Dazu gehören Übernachtungscontainer, die für zunächst drei Jahre probeweise an der Treibstraße und an der Gronaustraße in der Nordstadt aufgestellt werden sollen. Hier würden dann weniger strenge Regeln gelten als etwa in der städtischen Übernachtungsstelle an der Unionstraße. So soll zum Beispiel auf ein Alkoholkonsumverbot verzichtet werden und das Angebot auch Menschen ohne Sozialleistungsansprüchen zur Verfügung stehen. Die Hoffnung ist, Angehörige der Obdachlosen-Szene, die man mit den bisherigen Angeboten nicht erreichen kann, damit anzusprechen. So soll das verbotene Lagern und Campieren insbesondere im Umfeld des Hauptbahnhofs reduziert werden.
Außerdem soll am Schwanenwall ein Nachtcafé für Drogensüchtige und Obdachlose als nächtliche Aufenthaltsmöglichkeit ohne Übernachtung eingerichtet werden. Auch durch dieses Angebot soll „die Anzahl der nachts auf der Straße verweilenden Personen aus der Zielgruppe reduziert werden“, erklärt die Verwaltung. Für diesen Winter dürften beide neuen Angebote allerdings zu spät kommen.
Hilfe kommt zu spät
Genau das ärgert Alexandra Gehrhardt vom Straßenmagazin Bodo. Sie ist sich sicher: „Bis konkrete Pläne umgesetzt werden, ist der Winter vorbei.“ Ob der Tote an der Reinoldikirche nun erfroren ist oder andere Ursachen für den Tod verantwortlich sind: Der Kältetod ist ein Thema unter den Obdachlosen - kein Wunder, bei den anhaltenden Minustemperaturen. Menschen aus der Szene berichten Gehrhardt unter anderem, dass die Männer zunächst zur Übernachtungsstelle für Männer beim West-Center müssen, diese aber oft bereits ausgebucht ist.
Von dort müssen sie dann zu einer Station am Dortmunder Zoo, in der neben Obdachlosen auch Geflüchtete untergebracht werden. Die knapp fünf Kilometer lange Entfernung zu überwinden, sei für viele Obdachlose schwierig. „Zu Fuß ist es sehr weit. Für den Bus reicht oft das Geld nicht. Und manche sind körperlich oder psychisch auch nicht in der Lage, den Weg zu meistern“, so Gehrhardt.

Angst vor dem Kältetod
Auch gegenüber der Redaktion erzählen mehrere Obdachlose in der Wohnungslosen-Initiative Gast-Haus e.V. an der Rheinischen Straße davon, wie hart es aktuell auf der Straße ist. Die niedrigen Temperaturen sind in vielen Tischen Gesprächsthema.

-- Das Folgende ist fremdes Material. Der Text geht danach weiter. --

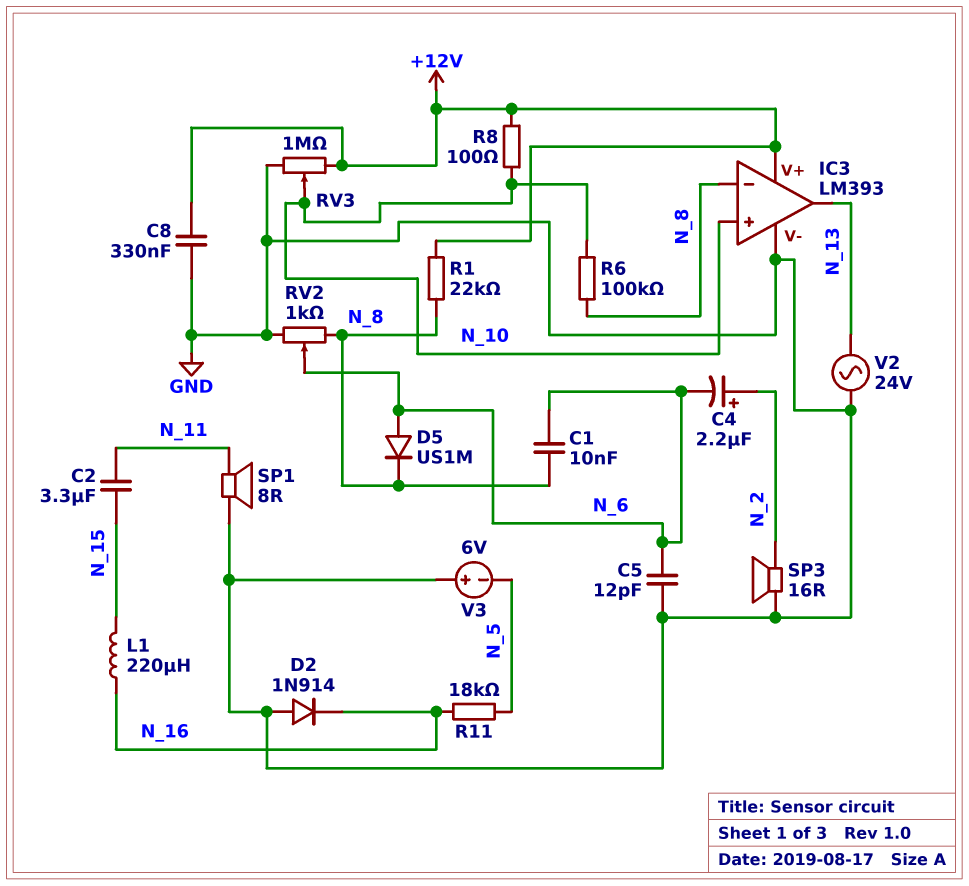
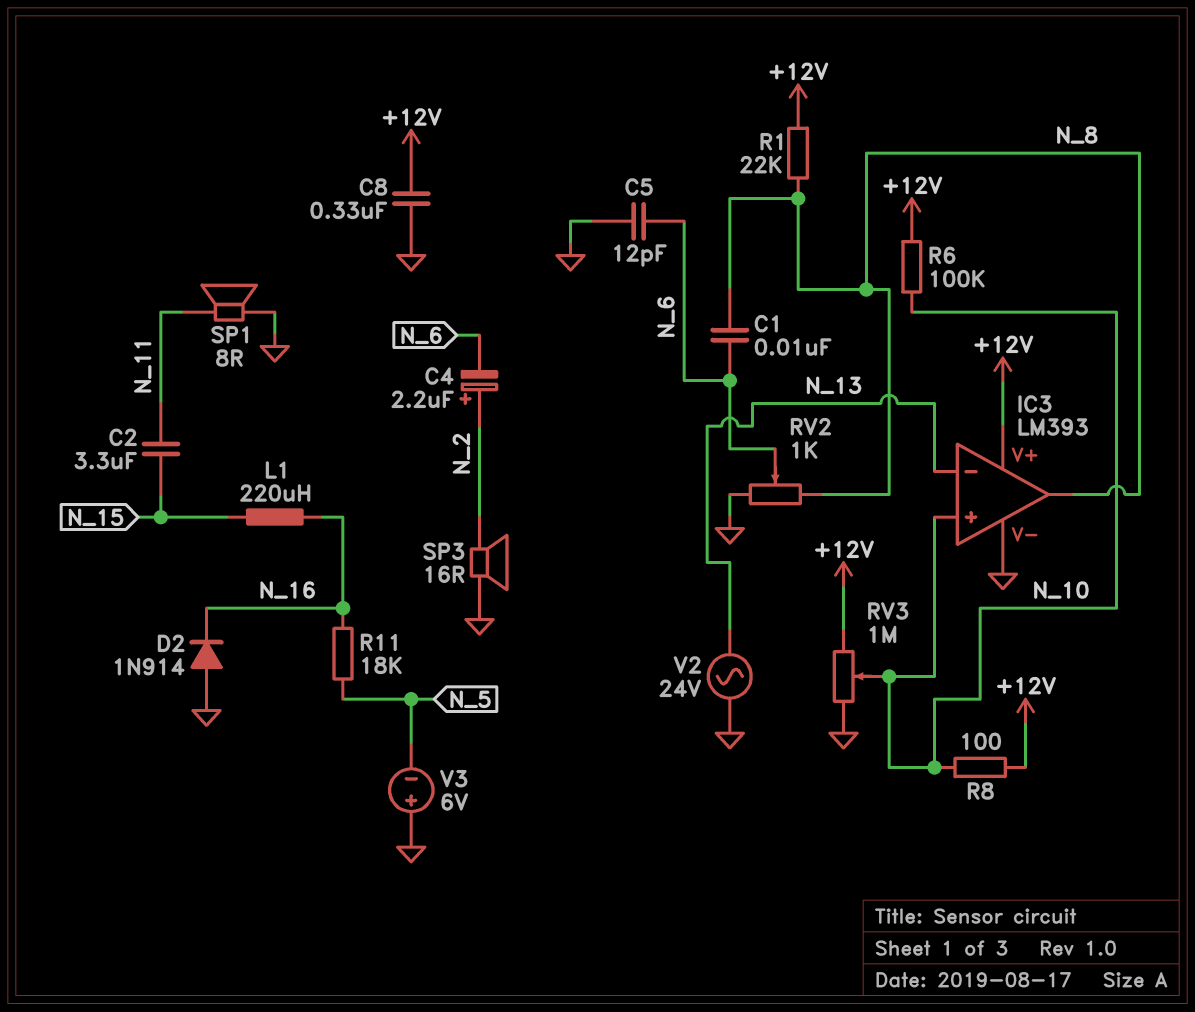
D5: diode US1M (A N_6, K N_8) -> none
IC3 pin in-: N_8 -> N_13
IC3 pin out: N_13 -> N_8
R6: 100k (N_8, N_10) -> 100k (+12V, N_10)

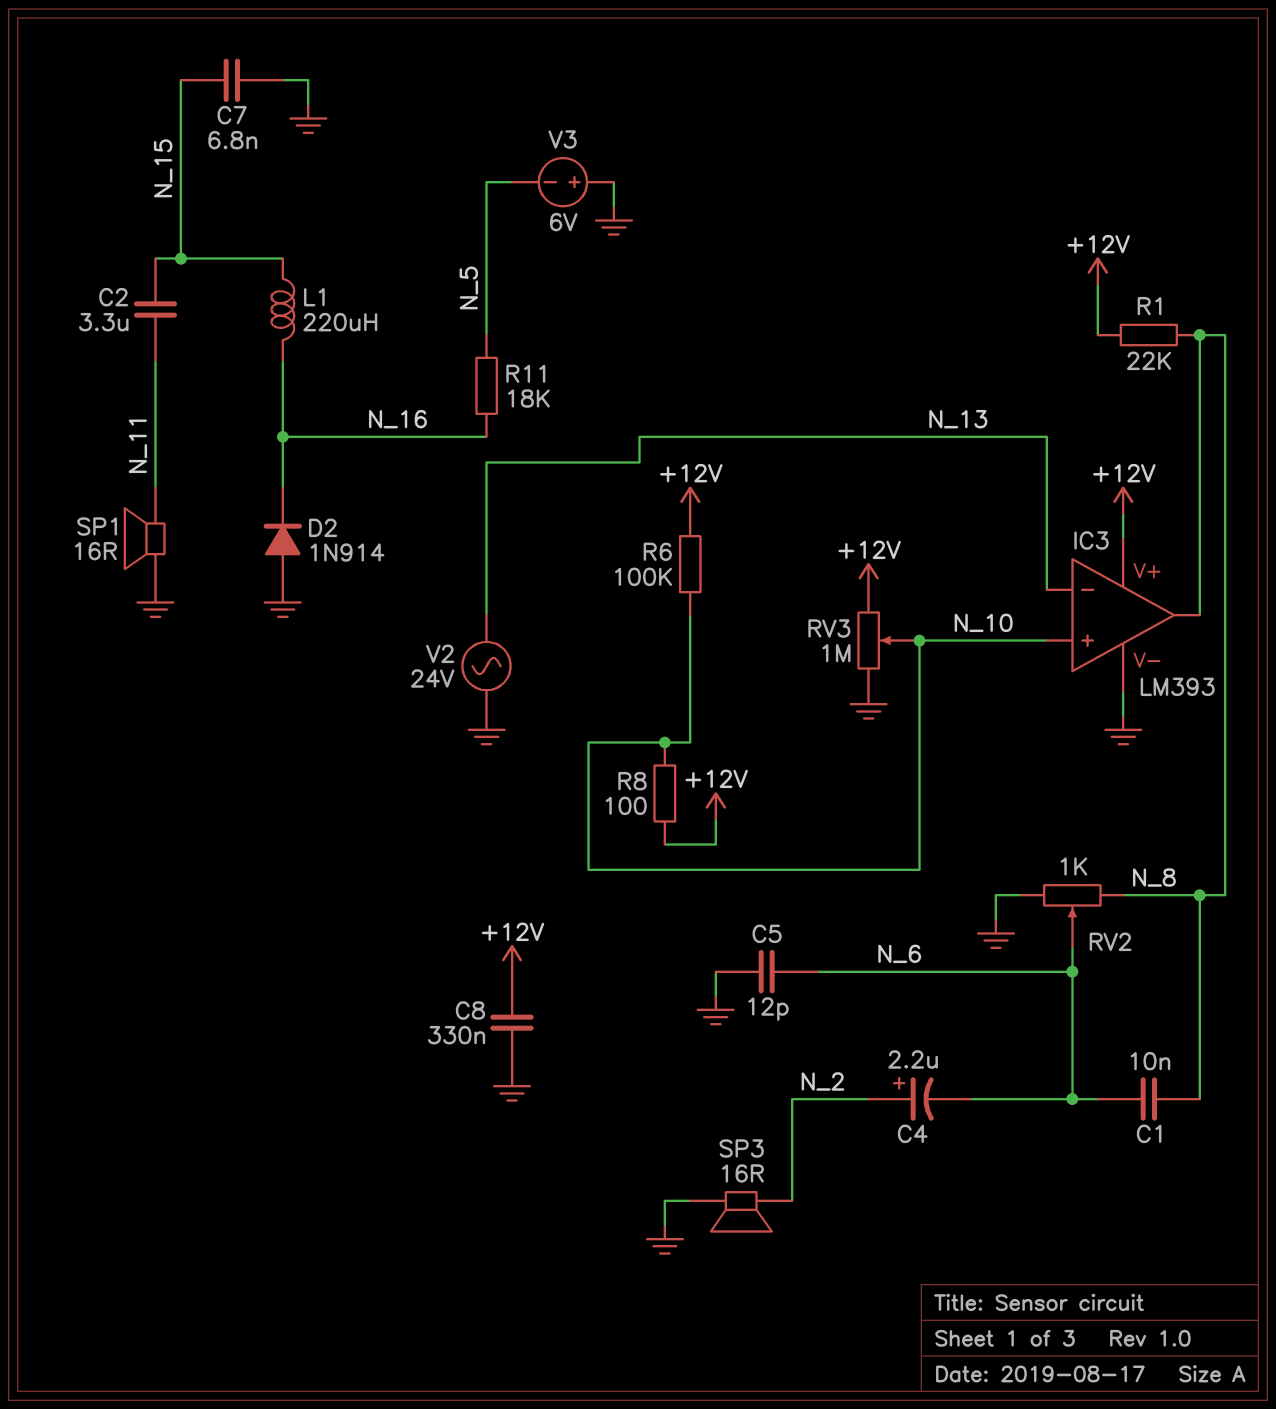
C7: none -> 6.8nF (GND, N_15)
SP1: speaker 8R (GND, N_11) -> speaker 16R (GND, N_11)

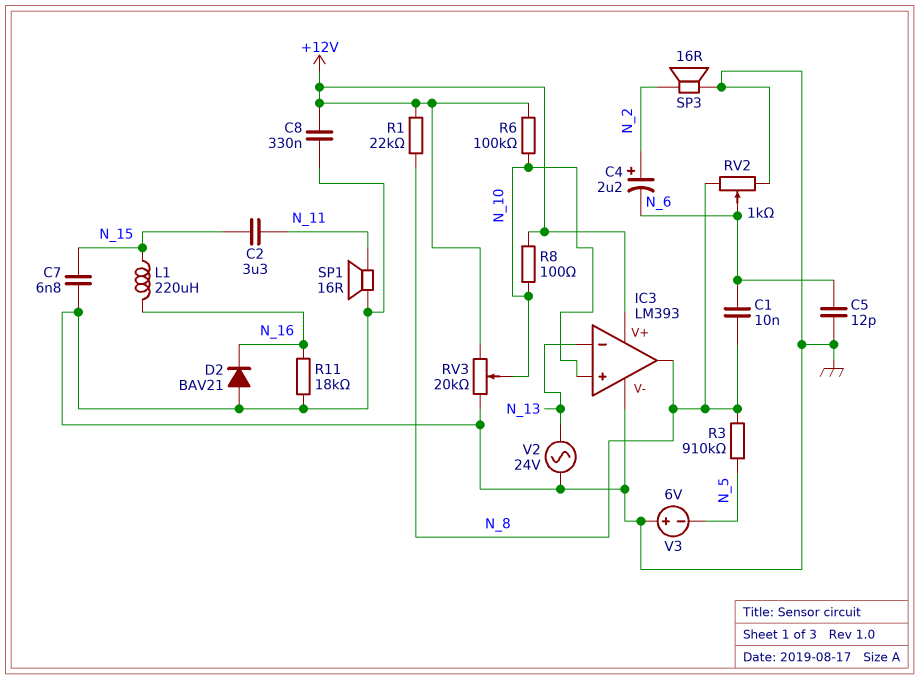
D2: diode 1N914 (A GND, K N_16) -> diode BAV21 (A GND, K N_16)
R3: none -> 910k (N_5, N_8)
R11: 18k (N_5, N_16) -> 18k (GND, N_16)
RV3: 1M (+12V, GND, wiper N_10) -> 20k (+12V, GND, wiper N_10)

„Ich habe schon oft am U-Turm, geschlafen“, sagt Thomas beim Frühstück für Obdach- und Wohnungslose. „Einmal lagen auf ein Mal ein paar Zentimeter Schnee auf meinem Schlafplatz. Aber erfroren bin ich zum Glück nicht.“ Er sagt: Je schlechter die allgemeine körperliche Verfassung, desto schwerer hat man es in der Kälte. „Wenn man ein abgemagerter Alkoholiker ist, ist Feierabend.“
Zwar würden viele denken, Alkohol würde von innen warmhalten, dabei sei das Gegenteil der Fall. Von dem Toten an der Reinoldikirche hat er schon gehört. Er hat sogar einen Verdacht, wer er sein könnte. „Wenn es der Mario war, wäre es sehr schade um ihn. Das war ein angenehmer Mensch.“ Noch hofft Thomas, dass ihm Mario heute noch über den Weg läuft.